Print the lines of the records from the one containing "Document page, 1500x1125 pixels." through the last line of the records, both included and unchanged.
======== MATERIAL ========
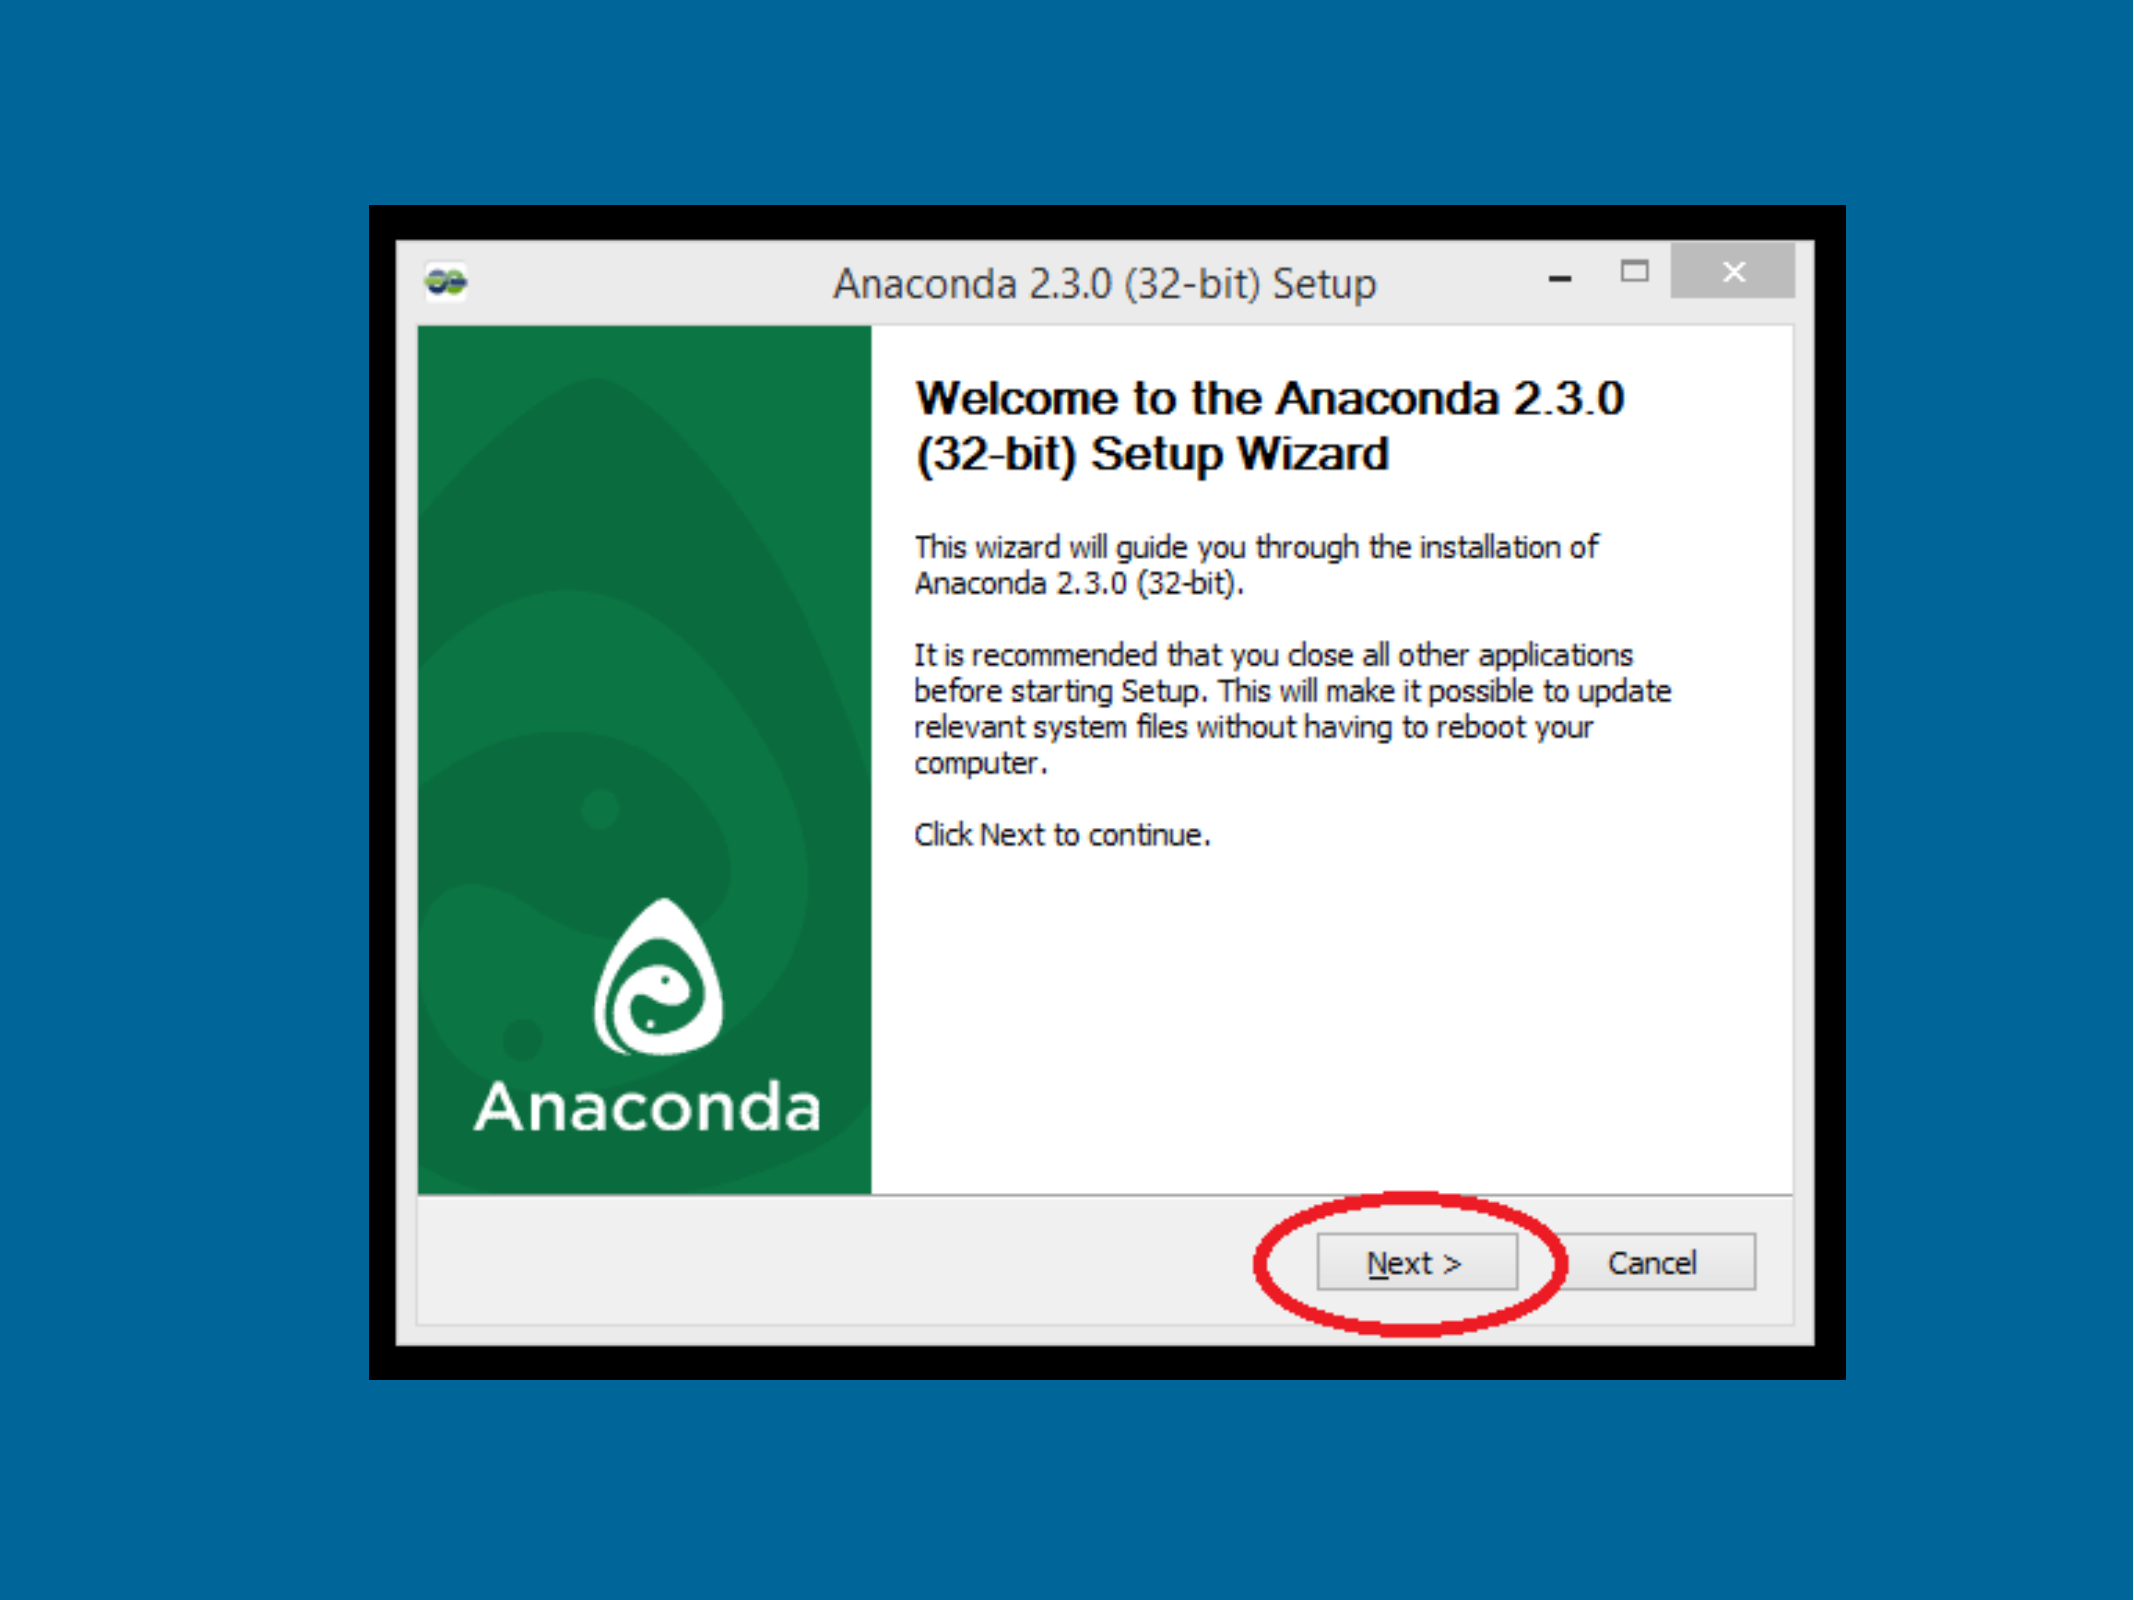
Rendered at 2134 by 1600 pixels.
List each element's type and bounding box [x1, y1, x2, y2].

picture [370, 206, 1845, 1379]
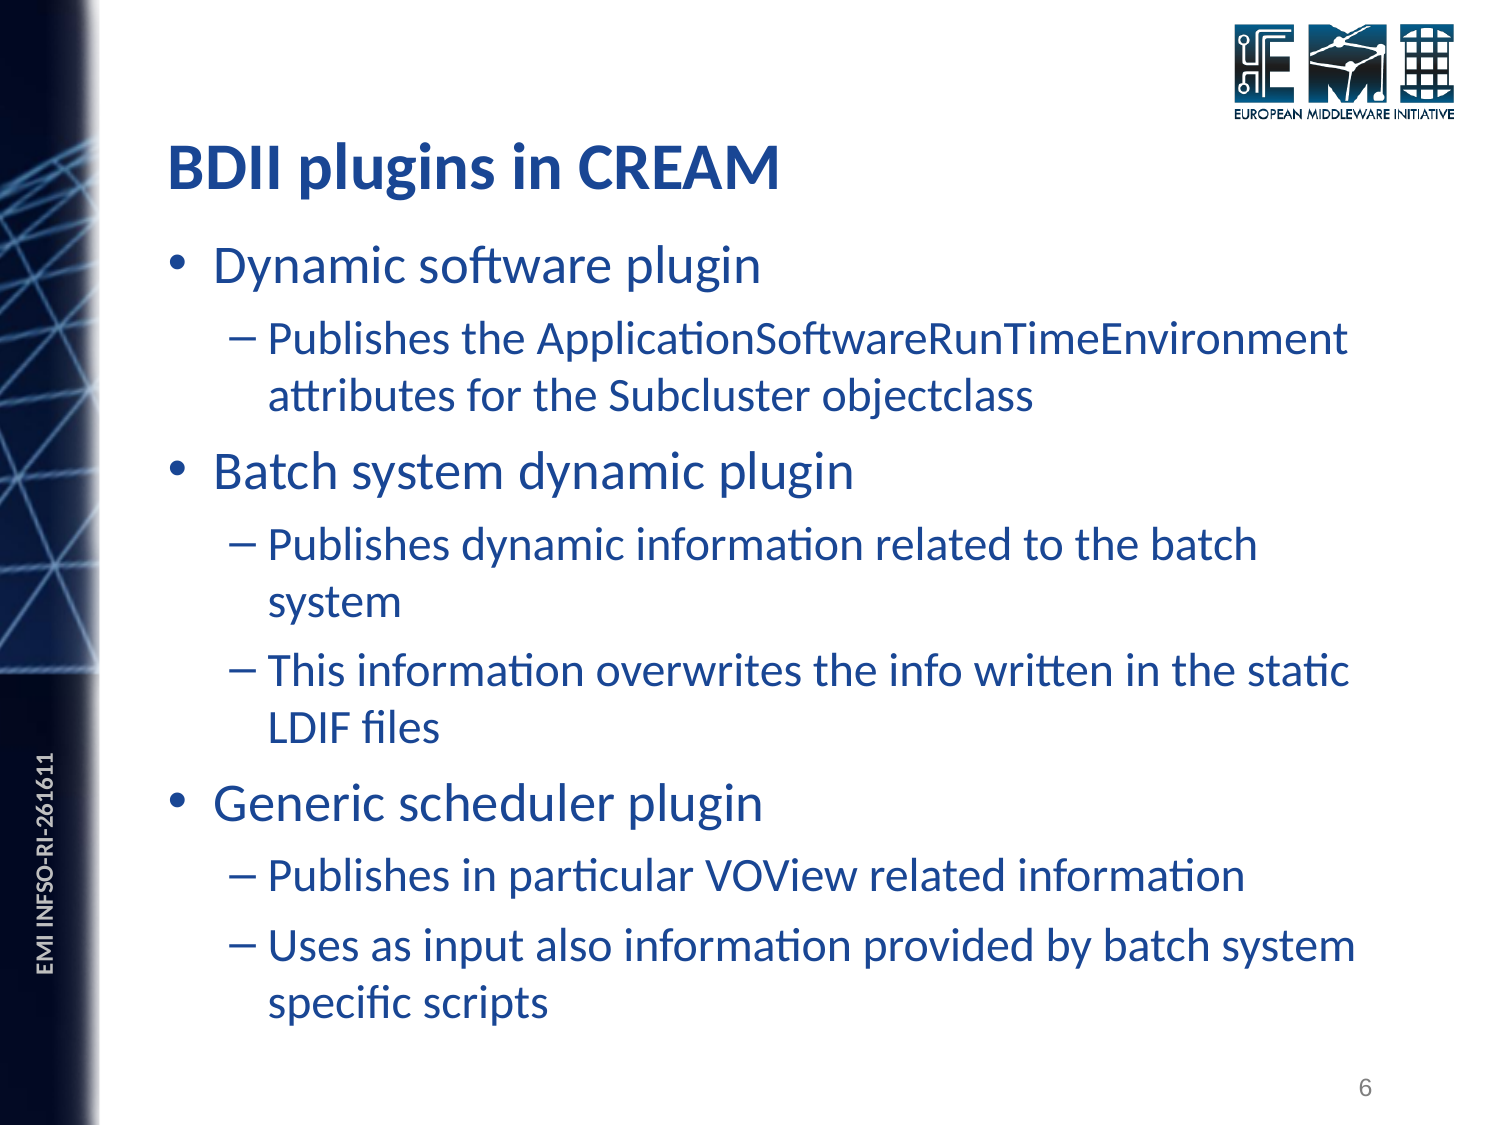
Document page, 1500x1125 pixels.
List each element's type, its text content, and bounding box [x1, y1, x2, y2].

text_box BDII plugins in CREAM [153, 115, 1200, 211]
picture [0, 0, 111, 1125]
list Dynamic software plugin Publishes the ApplicationSoftwareRunTimeEnvironment attributes for the Subcluster objectclass Batch system dynamic plugin Publishes dynamic information related to the batch system This information overwrites the info written in the static LDIF files Generic scheduler plugin Publishes in particular VOView related information Uses as input also information provided by batch system specific scripts [153, 221, 1381, 1053]
text_box <number> [1343, 1063, 1426, 1123]
picture [1185, 8, 1500, 140]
========
● **SOLUTION TO THIS EXERCISE**:
Document page, 1500x1125 pixels.
List each element's type, its text content, and bounding box [x1, y1, x2, y2].

text_box BDII plugins in CREAM [153, 115, 1200, 211]
picture [0, 0, 111, 1125]
list Dynamic software plugin Publishes the ApplicationSoftwareRunTimeEnvironment attributes for the Subcluster objectclass Batch system dynamic plugin Publishes dynamic information related to the batch system This information overwrites the info written in the static LDIF files Generic scheduler plugin Publishes in particular VOView related information Uses as input also information provided by batch system specific scripts [153, 221, 1381, 1053]
text_box <number> [1343, 1063, 1426, 1123]
picture [1185, 8, 1500, 140]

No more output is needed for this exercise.